The Premier League has welcomed the UK Government’s new plans to welcome a limited number of fans back to stadiums, but warns that clubs will be operating matches at a financial loss.

Fans will be allowed back in English stadiums from next week as part of guidelines that will be based on the government’s new tiered lockdown system.

The UK’s Department for Digital, Culture, Media and Sport (DCMS), confirmed yesterday (Monday) that 4,000 fans, or 50 per cent of the stadium capacity – whichever is lower – will be allowed in Tier 1 areas.

In Tier 2 areas, the attendance cap has been set at 2,000, or 50 per cent of the stadium capacity. Indoor sporting events and fixtures in Tier 1 and Tier 2 will be able to host a maximum of 1,000 fans, or 50 per cent of capacity.

In Tier 3 areas, fans will not be permitted to attend elite sporting fixtures, in line with hospitality venues and other large event venues being closed. In these areas, elite sport will continue behind closed doors.

The Premier League said in response: “Our ambition remains to work with the Government to increase attendance to more substantial levels. Until this can be done, many fans will be unable to attend games and our clubs will continue to operate matches at a financial loss.

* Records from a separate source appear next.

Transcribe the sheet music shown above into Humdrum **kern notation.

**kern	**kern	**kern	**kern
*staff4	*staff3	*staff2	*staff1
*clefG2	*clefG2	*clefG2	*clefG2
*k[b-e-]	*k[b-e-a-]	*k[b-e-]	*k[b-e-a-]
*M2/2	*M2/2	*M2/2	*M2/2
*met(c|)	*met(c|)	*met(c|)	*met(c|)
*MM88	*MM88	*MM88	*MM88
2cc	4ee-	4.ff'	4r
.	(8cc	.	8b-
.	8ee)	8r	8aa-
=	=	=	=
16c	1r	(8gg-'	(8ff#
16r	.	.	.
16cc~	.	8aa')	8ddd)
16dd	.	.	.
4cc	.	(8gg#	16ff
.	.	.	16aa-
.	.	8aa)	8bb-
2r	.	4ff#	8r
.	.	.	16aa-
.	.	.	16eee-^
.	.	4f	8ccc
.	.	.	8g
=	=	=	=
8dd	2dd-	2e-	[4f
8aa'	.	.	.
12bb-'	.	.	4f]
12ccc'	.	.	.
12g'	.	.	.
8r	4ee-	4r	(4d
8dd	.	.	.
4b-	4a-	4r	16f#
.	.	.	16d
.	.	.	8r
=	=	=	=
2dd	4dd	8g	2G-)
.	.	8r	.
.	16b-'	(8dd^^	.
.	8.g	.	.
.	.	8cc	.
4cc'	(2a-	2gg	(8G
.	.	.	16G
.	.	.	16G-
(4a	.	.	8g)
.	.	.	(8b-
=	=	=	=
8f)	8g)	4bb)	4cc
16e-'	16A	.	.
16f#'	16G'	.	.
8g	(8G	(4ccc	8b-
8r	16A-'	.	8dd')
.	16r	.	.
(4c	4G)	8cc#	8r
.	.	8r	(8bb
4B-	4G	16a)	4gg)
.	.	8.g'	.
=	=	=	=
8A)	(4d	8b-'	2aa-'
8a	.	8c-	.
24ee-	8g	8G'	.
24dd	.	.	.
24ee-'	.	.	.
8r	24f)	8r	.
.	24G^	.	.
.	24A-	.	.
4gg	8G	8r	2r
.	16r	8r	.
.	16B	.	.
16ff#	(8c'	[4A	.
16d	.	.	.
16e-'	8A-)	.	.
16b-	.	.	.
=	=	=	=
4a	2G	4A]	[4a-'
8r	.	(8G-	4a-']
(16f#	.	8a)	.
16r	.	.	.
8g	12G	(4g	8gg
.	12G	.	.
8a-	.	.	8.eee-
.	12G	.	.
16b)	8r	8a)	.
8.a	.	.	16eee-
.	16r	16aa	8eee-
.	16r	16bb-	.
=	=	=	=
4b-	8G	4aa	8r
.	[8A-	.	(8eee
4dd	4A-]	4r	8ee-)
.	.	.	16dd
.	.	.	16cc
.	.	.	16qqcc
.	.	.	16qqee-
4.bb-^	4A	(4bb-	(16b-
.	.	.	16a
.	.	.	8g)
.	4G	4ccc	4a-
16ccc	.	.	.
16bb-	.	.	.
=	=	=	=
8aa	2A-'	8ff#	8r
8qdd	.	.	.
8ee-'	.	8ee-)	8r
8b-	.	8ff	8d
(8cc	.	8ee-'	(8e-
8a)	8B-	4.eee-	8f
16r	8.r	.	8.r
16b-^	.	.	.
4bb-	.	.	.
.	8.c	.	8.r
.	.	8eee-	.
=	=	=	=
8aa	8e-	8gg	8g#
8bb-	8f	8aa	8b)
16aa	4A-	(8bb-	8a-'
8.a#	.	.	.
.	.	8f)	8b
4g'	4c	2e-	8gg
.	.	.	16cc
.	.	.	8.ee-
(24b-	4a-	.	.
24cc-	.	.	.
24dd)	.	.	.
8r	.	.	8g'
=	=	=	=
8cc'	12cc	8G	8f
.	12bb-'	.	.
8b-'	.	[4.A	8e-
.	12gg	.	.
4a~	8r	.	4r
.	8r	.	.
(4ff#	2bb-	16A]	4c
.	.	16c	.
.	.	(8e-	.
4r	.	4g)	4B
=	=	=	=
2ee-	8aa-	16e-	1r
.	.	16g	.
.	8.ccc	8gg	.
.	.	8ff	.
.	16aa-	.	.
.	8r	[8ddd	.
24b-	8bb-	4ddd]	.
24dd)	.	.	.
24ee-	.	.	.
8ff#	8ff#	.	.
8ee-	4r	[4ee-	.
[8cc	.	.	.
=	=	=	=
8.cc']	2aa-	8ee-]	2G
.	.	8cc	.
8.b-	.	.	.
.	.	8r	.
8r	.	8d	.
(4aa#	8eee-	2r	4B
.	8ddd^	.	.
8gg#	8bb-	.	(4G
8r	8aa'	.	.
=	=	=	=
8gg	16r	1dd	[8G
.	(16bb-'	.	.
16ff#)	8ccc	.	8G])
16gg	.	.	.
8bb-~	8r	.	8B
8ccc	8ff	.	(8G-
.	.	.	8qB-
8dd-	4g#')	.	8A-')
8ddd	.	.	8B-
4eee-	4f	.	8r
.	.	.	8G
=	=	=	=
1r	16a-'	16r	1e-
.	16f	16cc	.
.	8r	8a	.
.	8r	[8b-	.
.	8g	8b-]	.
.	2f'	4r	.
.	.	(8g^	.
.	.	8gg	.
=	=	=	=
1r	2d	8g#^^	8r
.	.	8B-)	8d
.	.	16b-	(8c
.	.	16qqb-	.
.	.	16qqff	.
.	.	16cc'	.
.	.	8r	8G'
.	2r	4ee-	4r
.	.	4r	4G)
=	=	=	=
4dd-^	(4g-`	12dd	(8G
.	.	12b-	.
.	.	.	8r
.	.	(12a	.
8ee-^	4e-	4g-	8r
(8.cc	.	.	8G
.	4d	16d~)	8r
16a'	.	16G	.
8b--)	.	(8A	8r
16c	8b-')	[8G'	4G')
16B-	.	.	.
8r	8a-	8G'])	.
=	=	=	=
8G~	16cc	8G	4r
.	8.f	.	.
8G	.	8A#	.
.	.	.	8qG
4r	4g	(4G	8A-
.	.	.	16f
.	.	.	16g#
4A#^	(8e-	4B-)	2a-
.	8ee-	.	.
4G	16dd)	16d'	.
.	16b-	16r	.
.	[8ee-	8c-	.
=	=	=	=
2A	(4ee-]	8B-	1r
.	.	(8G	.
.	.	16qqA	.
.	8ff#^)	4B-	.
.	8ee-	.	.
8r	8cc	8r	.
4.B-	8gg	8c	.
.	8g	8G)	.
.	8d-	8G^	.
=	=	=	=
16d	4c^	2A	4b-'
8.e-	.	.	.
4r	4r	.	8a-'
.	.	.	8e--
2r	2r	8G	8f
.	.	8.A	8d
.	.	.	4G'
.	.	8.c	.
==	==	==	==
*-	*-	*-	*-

“Our priority continues to be the agreement of a roadmap, with DCMS and the Sports Technology and Innovation Group, for pilot events that can help our clubs quickly scale up to larger capacities in line with the Sports Ground Safety Authority’s COVID-secure guidelines and beyond.”

The League also said its clubs have “high-biosecurity standards” and state it can play a part in supporting the development of the Government’s rapid turnaround testing initiative.

The government is set to announce on Thursday which areas will fall into each tier of the new lockdown system, which will be introduced next week.

Roy Hodgson, the manager of Crystal Palace, who lost to Burnley last night, expressed sympathy for club officials tasked with navigating the demand for tickets exceeding supply, adding: “It’s a very positive step, I’m grateful we’re moving in that direction. Hopefully it will be a first step in the aim of getting fans into the stadium for real – in the numbers that normally attend the games.”

Chelsea added that it continues to work on plans to accommodate as many fans as possible, “as fairly as possible, and we appreciate supporter patience as we do so.”

Meanwhile, Premiership Rugby chief executive, Darren Childs, supported the news, calling it a “welcome boost” for Premiership Rugby clubs and the wider sports sector.

He said in statement: “Our clubs have proved that when it is safe to do so they can bring fans back safely, with very successful pilot events at Harlequins and Gloucester Rugby.

“We won’t know the exact impact on our clubs until the tiers are announced on Thursday, so my team stands ready to work with Government to tackle the challenges of fan attendance in a way that minimises health risks.

“Keeping the league intact has been my number one priority during the pandemic and now we have the foundations from which to grow the game and build longer-term financial stability.”